Though our entire household is trying to keep sugar-consumption low, we are a morning sweet-loving bunch. To keep things reasonable, I came up with this delicious recipe for vegan and gluten-free oatmeal breakfast cookies. Each bite is packed with rolled oat goodness, plus some other nutritious goodies, including flaxseeds, dairy-free yogurt, and cinnamon.
But more importantly, we loved them! Tony devoured 3 big cookies as soon as they popped out of the oven. They are fantastic for grabbing on the go, tossing into lunch boxes, or enjoying in the afternoon with a glass of dairy-free almond milk (or coconut for tree nut-free!).
As you might note, my cookies sometimes come in an interesting form, and these oatmeal breakfast cookies are no exception. I did make a batch of “regular” cookies, but we all prefer them in these perfectly portioned muffin shapes! You can use fun liners (they tended to puff a little more when using liners) or simply press them into muffin cups (silicone highly recommended) and pop out once slightly cooled.
For my niece, I made these oatmeal breakfast cookies egg-free, in addition to dairy-free (yes, they are vegan!), by using dairy-free yogurt, and added her favorite dried fruit, cranberries. For Tony, I used certified gluten-free oats.
I created this recipe for my loved ones and for this post’s sponsor, So Delicious Dairy Free.
Special Diet Notes and Option: Oatmeal Breakfast Cookies
By ingredients, this recipe is dairy-free / non-dairy, egg-free, gluten-free (be sure to use those certified gluten-free oats if needed!), peanut-free, soy-free, vegan, plant-based, and vegetarian.

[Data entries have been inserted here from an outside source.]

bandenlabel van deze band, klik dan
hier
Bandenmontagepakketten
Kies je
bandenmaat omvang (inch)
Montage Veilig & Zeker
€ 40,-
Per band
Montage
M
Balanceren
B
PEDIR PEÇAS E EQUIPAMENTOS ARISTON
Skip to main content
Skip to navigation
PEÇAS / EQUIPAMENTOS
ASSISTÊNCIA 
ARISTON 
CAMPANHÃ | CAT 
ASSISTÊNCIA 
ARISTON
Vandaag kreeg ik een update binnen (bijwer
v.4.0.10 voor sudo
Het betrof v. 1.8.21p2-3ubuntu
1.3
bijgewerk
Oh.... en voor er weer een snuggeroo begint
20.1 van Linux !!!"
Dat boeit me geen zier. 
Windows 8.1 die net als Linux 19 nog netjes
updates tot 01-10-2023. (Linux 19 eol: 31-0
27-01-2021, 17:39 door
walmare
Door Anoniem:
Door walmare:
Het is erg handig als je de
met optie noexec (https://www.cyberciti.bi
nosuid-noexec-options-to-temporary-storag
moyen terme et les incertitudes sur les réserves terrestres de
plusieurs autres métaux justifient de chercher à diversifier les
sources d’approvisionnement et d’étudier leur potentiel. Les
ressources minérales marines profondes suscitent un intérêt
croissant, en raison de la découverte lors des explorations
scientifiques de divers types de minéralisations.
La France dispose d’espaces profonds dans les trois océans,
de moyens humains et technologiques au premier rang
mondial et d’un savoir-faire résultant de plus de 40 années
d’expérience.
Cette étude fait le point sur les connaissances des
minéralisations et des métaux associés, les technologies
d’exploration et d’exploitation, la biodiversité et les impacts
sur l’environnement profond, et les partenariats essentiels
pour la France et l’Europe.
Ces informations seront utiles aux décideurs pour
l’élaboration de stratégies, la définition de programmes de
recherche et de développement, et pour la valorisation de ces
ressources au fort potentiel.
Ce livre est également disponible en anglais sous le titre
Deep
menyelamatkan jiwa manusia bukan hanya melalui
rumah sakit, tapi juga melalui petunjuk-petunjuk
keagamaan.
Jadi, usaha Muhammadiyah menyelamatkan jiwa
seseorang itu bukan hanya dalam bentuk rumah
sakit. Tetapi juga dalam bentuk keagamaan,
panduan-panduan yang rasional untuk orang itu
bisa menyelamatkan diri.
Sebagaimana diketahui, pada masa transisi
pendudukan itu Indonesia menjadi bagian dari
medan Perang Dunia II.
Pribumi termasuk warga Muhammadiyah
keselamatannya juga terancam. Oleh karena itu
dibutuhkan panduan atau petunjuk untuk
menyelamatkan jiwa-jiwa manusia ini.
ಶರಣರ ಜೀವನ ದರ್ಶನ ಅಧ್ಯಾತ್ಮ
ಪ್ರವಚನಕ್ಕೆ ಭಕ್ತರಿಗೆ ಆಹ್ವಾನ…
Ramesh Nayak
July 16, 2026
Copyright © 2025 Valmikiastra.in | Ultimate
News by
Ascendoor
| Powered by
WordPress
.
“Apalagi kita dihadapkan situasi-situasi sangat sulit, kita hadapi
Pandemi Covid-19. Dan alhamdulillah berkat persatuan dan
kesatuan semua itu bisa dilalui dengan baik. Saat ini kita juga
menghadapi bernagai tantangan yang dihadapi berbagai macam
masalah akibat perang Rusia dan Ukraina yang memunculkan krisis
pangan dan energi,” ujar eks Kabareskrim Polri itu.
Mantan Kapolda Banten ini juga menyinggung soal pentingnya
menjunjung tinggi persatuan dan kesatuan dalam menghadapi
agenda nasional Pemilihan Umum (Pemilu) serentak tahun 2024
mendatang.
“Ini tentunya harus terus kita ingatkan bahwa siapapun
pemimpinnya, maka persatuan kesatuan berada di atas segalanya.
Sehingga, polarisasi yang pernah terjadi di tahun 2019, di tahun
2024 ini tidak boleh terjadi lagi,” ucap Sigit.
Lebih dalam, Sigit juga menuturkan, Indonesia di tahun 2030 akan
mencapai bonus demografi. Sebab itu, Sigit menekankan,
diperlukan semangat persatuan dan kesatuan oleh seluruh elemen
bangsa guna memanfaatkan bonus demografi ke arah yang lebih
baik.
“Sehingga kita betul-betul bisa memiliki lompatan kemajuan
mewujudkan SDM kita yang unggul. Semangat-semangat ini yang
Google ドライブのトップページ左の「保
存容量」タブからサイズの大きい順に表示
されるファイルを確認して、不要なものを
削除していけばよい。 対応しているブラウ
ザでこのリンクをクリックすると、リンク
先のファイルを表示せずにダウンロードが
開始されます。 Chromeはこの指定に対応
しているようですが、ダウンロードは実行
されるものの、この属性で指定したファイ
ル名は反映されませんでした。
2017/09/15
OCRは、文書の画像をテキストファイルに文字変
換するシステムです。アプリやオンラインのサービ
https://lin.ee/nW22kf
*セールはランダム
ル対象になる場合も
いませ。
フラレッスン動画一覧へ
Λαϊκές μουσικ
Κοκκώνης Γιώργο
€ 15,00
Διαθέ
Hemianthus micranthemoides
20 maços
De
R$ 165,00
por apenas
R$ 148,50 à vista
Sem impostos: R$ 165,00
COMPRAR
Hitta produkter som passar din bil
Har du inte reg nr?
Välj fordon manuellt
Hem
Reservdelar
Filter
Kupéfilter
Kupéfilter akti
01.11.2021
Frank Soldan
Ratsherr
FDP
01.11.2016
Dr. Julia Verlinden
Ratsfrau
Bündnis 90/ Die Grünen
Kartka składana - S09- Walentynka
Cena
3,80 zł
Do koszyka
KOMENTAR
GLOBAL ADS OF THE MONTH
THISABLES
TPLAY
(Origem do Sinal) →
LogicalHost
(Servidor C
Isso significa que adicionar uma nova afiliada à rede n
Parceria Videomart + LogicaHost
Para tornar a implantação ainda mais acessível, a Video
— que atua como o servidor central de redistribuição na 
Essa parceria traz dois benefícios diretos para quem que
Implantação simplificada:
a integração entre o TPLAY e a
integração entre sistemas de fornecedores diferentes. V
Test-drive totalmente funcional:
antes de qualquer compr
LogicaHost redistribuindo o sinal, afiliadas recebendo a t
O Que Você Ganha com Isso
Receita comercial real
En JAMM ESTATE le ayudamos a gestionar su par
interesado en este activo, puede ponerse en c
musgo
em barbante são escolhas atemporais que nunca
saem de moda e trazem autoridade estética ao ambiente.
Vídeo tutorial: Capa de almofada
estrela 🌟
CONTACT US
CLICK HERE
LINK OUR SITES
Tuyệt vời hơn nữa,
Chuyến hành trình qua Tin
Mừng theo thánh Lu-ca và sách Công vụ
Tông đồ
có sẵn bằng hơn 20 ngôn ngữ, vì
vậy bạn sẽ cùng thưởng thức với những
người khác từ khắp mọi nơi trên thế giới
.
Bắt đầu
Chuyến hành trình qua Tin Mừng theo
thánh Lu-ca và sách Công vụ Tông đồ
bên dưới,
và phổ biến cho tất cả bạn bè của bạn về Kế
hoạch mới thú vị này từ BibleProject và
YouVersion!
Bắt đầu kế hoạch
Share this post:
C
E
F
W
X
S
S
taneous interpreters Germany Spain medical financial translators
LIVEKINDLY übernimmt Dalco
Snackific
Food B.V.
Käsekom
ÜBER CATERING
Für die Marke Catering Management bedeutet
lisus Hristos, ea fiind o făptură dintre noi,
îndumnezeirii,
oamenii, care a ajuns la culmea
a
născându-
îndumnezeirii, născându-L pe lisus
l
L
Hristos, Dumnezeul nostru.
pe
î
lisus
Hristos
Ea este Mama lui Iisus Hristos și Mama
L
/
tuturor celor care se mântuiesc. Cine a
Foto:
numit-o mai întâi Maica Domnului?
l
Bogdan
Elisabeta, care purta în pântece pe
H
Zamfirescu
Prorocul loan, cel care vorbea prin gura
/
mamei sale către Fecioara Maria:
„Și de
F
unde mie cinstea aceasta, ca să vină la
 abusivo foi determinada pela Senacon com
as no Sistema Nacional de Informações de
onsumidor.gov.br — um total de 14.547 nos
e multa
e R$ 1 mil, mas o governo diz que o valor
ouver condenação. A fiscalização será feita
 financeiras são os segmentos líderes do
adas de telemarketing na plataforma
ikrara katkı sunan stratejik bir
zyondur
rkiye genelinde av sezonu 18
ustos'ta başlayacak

For tree nut-free oatmeal breakfast cookies, simply use the pumpkin seed option. Or you can substitute your favorite nut-free add-ins, such as more dried fruit or allergy-friendly chocolate chips.
- 2½ cups rolled oats, divided (certified gluten-free, if needed)
- ⅔ cup coconut sugar (can sub brown sugar)
- 2 tablespoons flax seeds
- ¾ teaspoon ground cinnamon
- ½ teaspoon baking powder
- ¼ teaspoon baking soda
- ¼ teaspoon salt
- ¼ cup grapeseed, rice bran, canola or melted coconut oil*
- ¼ cup So Delicious Dairy Free Plain Coconut Milk Yogurt
- 2 tablespoons maple syrup
- 1½ teaspoons vanilla extract
- ⅔ cup dried cranberries
- ⅔ chopped pecans or ½ cup pumpkin seeds (see post above for other add-in options)
- Preheat your oven to 350ºF and either grease or line 24 muffin cups (not necessary if using silicone muffin cups) or line a baking sheet with parchment paper or a silicone baking mat.
- Place 1 cup of the oats, sugar (if using coconut sugar), and flax seeds in a spice grinder or food processor and whiz until powdered. Pour the mixture into a mixing bowl.
- Stir in the cinnamon, baking powder, baking soda, and salt, until well combined.
- Add the oil, yogurt, maple, and vanilla, and whisk to combine.
- Fold in the remaining 1-1/2 cups whole oats, cranberries, and pecans. It will be a chunky mixture.
- For (my favorite) muffin cup cookies, press 2 tablespoons of the dough into each cup using damp hands. For little cookies, drop by the tablespoonful onto your baking sheet - they won't spread much.
- Bake the muffin cup cookies for 15 to 20 minutes. Bake the little cookies for about 12 minutes.
- Let them cool in the cups or on the baking sheet for 10 to 15 minutes (they will firm up and be easier to handle), before removing them to a plate or cooling rack.